The Ever-evolving Symphony Of Ihsahn
As the frontman of Emperor, Ihsahn rose to prominence in a black metal scene laced with screaming and violence. However, his music’s only grown more progressive, symphonic and melodic since. The avant-garde maestro tells Prog why his new, self-titled album is his most definitive and complex release yet.
Words: Matt Mills Images: Andy Ford
Ihsahn: from black metal to prog to who knows where?
It’s a frigid January when Prog video-calls Ihsahn. Outside, our hometown of London is enduring a particularly harsh winter, with temperatures hovering below freezing and ferocious winds only strengthening the bite of the chill in the air. However, we’re on the phone with a progressive metal musician who’s lived his whole life in Norway: we don’t get any sympathy.
“It’s around 0˚C?” Ihsahn asks rhetorically, sat in his home while wearing a jet-black turtleneck jumper. “That’s springtime!”

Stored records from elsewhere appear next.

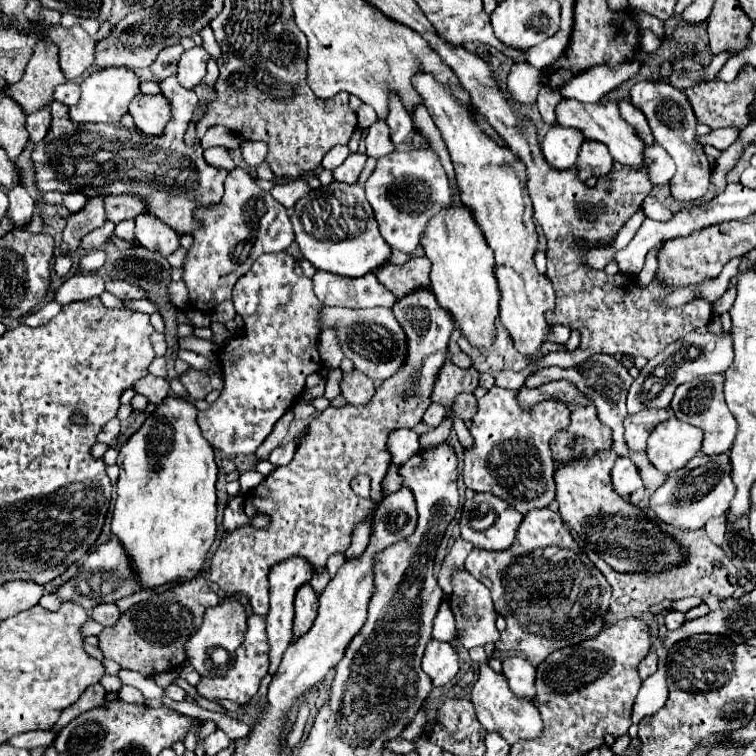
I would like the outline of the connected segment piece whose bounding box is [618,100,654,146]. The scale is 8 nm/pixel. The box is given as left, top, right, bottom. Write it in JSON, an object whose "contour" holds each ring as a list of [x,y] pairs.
{"contour":[[[620,100],[618,106],[620,106],[622,118],[628,120],[628,124],[636,128],[636,132],[638,132],[638,136],[644,140],[644,144],[646,144],[646,146],[652,146],[654,136],[652,136],[652,132],[650,132],[650,126],[648,126],[648,122],[646,122],[646,116],[640,112],[640,108],[636,108],[634,104],[630,104],[630,100]]]}

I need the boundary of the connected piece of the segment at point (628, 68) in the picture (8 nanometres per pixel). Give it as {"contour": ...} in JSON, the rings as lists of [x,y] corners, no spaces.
{"contour":[[[642,52],[630,60],[628,64],[620,66],[618,70],[612,70],[608,66],[594,66],[576,78],[572,78],[564,88],[560,88],[560,94],[564,98],[574,98],[578,102],[600,102],[608,92],[622,86],[626,80],[630,80],[638,70],[642,62]]]}

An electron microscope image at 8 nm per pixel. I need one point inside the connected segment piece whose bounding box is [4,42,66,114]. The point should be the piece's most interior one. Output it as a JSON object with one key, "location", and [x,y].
{"location":[43,74]}

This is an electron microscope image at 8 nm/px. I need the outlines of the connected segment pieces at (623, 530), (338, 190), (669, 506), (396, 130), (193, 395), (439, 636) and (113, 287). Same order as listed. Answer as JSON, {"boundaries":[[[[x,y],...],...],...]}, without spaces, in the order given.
{"boundaries":[[[[598,452],[594,458],[560,464],[556,470],[556,502],[564,524],[574,530],[598,556],[616,572],[662,572],[684,560],[680,544],[670,534],[662,532],[658,522],[640,512],[634,504],[622,498],[612,488],[610,472],[616,462],[616,452]]],[[[330,184],[308,192],[296,202],[290,220],[300,252],[318,270],[358,278],[390,258],[392,248],[380,236],[364,188],[358,184]]],[[[698,454],[682,470],[672,472],[666,484],[654,492],[650,508],[656,520],[682,528],[702,528],[712,516],[724,516],[728,512],[734,494],[736,486],[732,484],[732,464],[728,462],[728,454]]],[[[388,96],[388,100],[390,100],[390,110],[386,116],[386,124],[390,128],[392,142],[402,144],[412,134],[414,124],[408,110],[404,108],[404,104],[400,104],[400,100],[396,100],[396,96]]],[[[190,368],[184,376],[180,376],[180,380],[182,380],[184,388],[188,390],[188,396],[190,396],[192,402],[194,400],[204,400],[212,390],[208,374],[206,372],[198,372],[194,368]]],[[[448,600],[440,604],[438,616],[434,620],[434,632],[432,632],[432,636],[436,640],[444,640],[444,642],[452,642],[456,638],[456,622],[454,622],[454,616],[452,616]]],[[[114,280],[114,282],[106,282],[106,290],[110,294],[114,294],[118,300],[136,300],[136,298],[144,298],[144,290],[140,290],[138,286],[134,284],[128,284],[128,282],[122,282],[122,280]]]]}

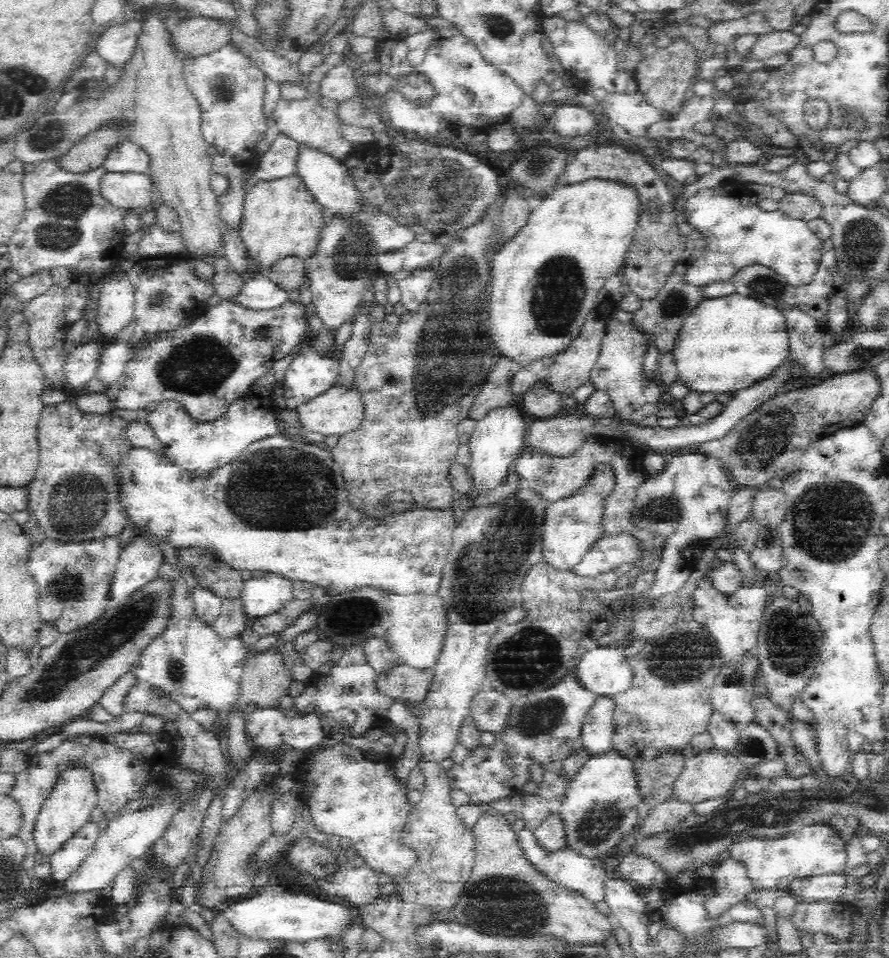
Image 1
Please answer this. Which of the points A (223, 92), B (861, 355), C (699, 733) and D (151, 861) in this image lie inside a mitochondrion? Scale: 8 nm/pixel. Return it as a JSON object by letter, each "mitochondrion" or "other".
{"A":"mitochondrion","B":"mitochondrion","C":"other","D":"other"}

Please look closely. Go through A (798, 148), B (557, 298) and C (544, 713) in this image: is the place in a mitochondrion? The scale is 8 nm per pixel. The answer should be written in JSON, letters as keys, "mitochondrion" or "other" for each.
{"A":"other","B":"mitochondrion","C":"mitochondrion"}

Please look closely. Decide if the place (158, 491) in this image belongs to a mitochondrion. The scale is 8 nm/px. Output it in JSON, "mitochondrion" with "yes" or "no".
{"mitochondrion":"no"}

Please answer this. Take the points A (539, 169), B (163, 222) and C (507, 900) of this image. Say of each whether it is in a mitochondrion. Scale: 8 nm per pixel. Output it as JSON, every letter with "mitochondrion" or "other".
{"A":"mitochondrion","B":"other","C":"mitochondrion"}

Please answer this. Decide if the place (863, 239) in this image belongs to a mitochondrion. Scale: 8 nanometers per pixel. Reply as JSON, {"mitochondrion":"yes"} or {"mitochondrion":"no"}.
{"mitochondrion":"yes"}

Ihsahn grew up looking the extreme potential of Norwegian nature dead in the face. When standing right outside the farm he was raised on in the rural town of Notodden, he could see snow-capped mountains and icecold rivers. Indoors, he spent most of his time shielded from the elements playing piano and guitar, inspired by the majesty of such metal icons as Iron Maiden and Twisted Sister, alongside swelling soundtracks composed by Jerry Goldsmith and John Williams.